IN THE COURT OF APPEALS OF THE STATE OF WASHINGTON

In the Matter of the Personal Restraint of: No. 86390-8-I

OSSIE LEE SLAUGHTER, JR., DIVISION ONE

Petitioner. UNPUBLISHED OPINION

COBURN, J. — In this personal restraint petition (PRP), Ossie Slaughter

challenges his 2006 jury conviction for felony murder in the second degree predicated

on assault in the second degree. Slaughter contends that his PRP is timely, and his

restraint is unlawful, because recent developments in case law have rendered the

felony murder statute unconstitutional. We dismiss his PRP as time barred.

FACTS

In 2003, the State charged Slaughter with murder in the second degree for the

stabbing death of Vernando Rosborough. The trial court instructed the jury on the

elements of intentional murder in the second degree, or in the alternative, felony murder

in the second degree predicated on assault in the second degree. Slaughter argued that

the stabbing was an accident that happened in the course of self-defense. The jury

acquitted Slaughter of intentional murder but found him guilty of felony murder.

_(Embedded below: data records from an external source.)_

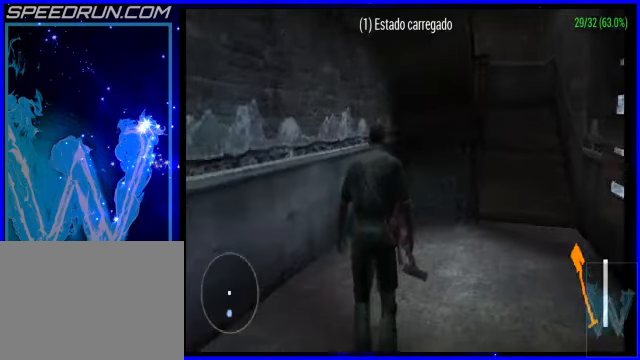
{"buttons": ["CROSS"], "left_stick": "down-right", "events": [[450, "CROSS", "down"]]}
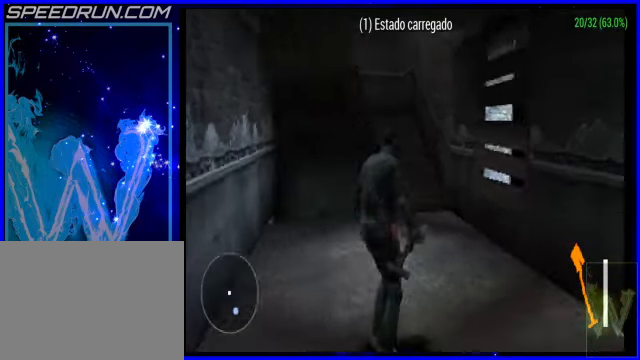
{"buttons": ["CROSS"], "left_stick": "up-right", "events": [[50, "left_stick", "right"], [200, "left_stick", "down-right"], [400, "left_stick", "up-right"]]}
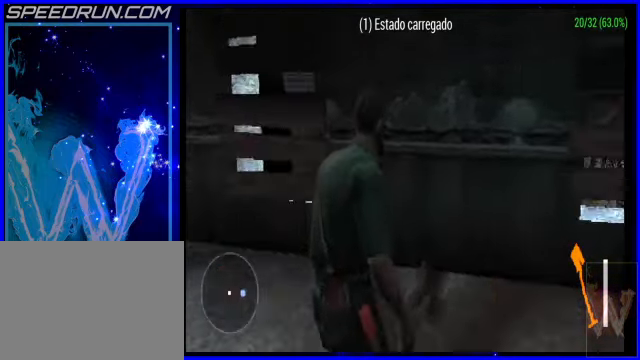
{"buttons": ["CROSS"], "left_stick": "right", "events": [[300, "left_stick", "right"]]}
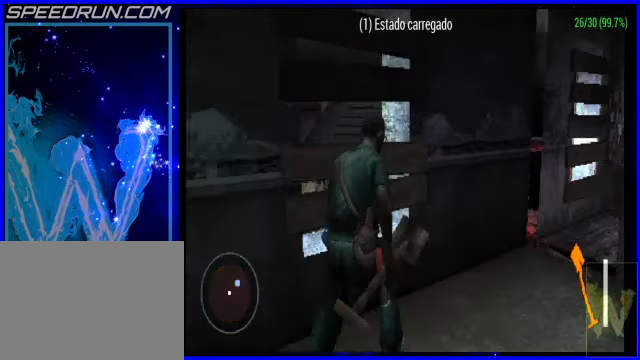
{"buttons": ["CROSS", "L1"], "left_stick": "up", "events": [[50, "L1", "down"], [50, "left_stick", "up-right"], [350, "left_stick", "up"]]}
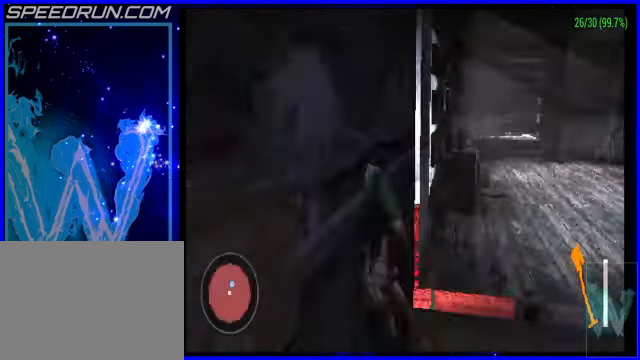
{"buttons": ["CROSS", "L1"], "left_stick": "center", "events": [[150, "left_stick", "center"]]}
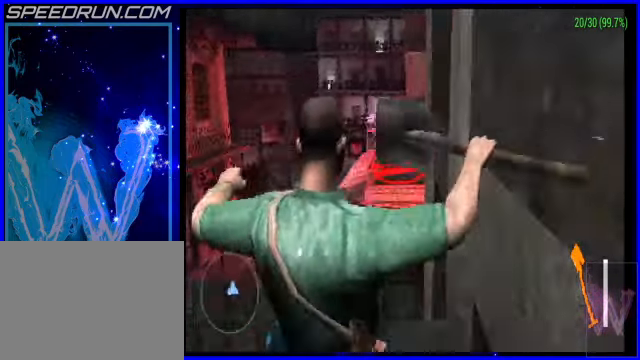
{"buttons": ["CROSS", "L1"], "left_stick": "center", "events": []}
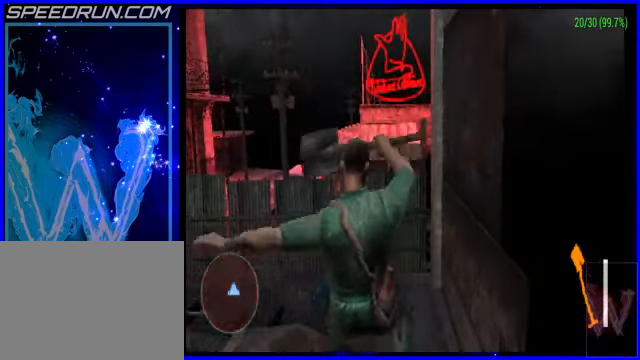
{"buttons": ["CROSS", "L1"], "left_stick": "center", "events": []}
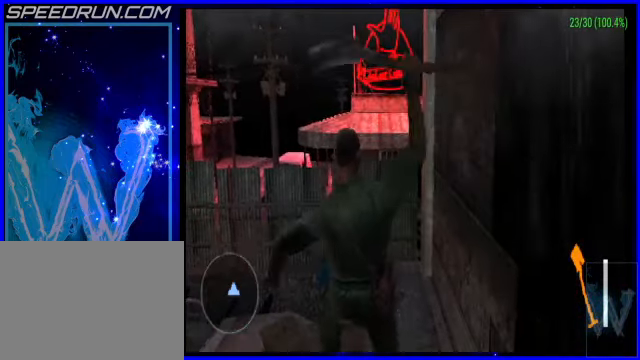
{"buttons": [], "left_stick": "right", "events": [[50, "CROSS", "up"], [50, "left_stick", "left"], [150, "L1", "up"], [200, "left_stick", "center"], [400, "left_stick", "right"]]}
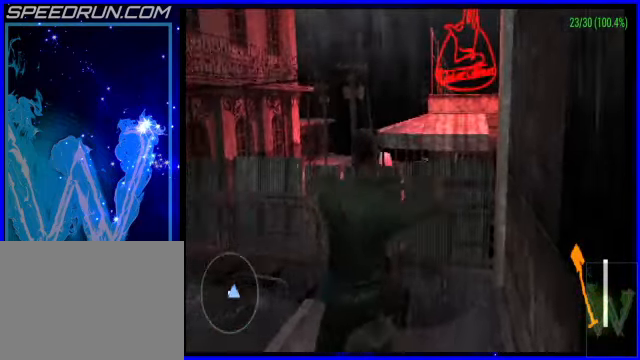
{"buttons": ["R3"], "left_stick": "center", "events": [[250, "left_stick", "down-right"], [400, "R3", "down"], [400, "left_stick", "center"]]}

This court upheld Slaughter’s judgment and sentence on direct appeal, and our

Supreme Court denied review. See State v. Slaughter, 143 Wn. App. 936, 186 P.3d No. 86390-8-I/2

1084, review denied, 164 Wn.2d 1033 (2008). Slaughter’s judgment and sentence

became final on February 13, 2009, when this court issued the mandate disposing of his

direct appeal. See RCW 10.73.090(3)(b).

In February 2024, Slaughter filed this personal restraint petition challenging his

judgment and sentence. This is Slaughter’s third collateral attack on his conviction.1

DISCUSSION

Relief obtained through a PRP is extraordinary. In re Pers. Restraint of Fero, 190

Wn.2d 1, 14, 409 P.3d 214 (2018). Petitioners may seek relief through a PRP when

they are under unlawful restraint. RAP 16.4(a); In re Pers. Restraint of Cashaw, 123

Wn.2d 138, 149, 866 P.2d 8 (1994). The petitioner bears the burden of showing that the

PRP was timely filed. In re Pers. Restraint of Quinn, 154 Wn. App. 816, 833, 226 P.3d

208 (2010). RCW 10.73.090 bars a PRP filed “more than one year after the judgment

becomes final if the judgment and sentence is valid on its face and was rendered by a

court of competent jurisdiction.”

Slaughter filed this petition many years after his judgment and sentence became

final, and he does not argue facial invalidity or lack of competent jurisdiction. However,

RCW 10.73.100 provides seven exceptions to the one-year time limit. Slaughter

contends that his PRP is timely under RCW 10.73.100(2), which provides that the time

bar does not apply when “[t]he statute that the defendant was convicted of violating was

unconstitutional on its face or as applied to the defendant's conduct.” A statute is

presumed to be constitutional, and the party challenging it bears the burden to prove

that it is unconstitutional beyond a reasonable doubt.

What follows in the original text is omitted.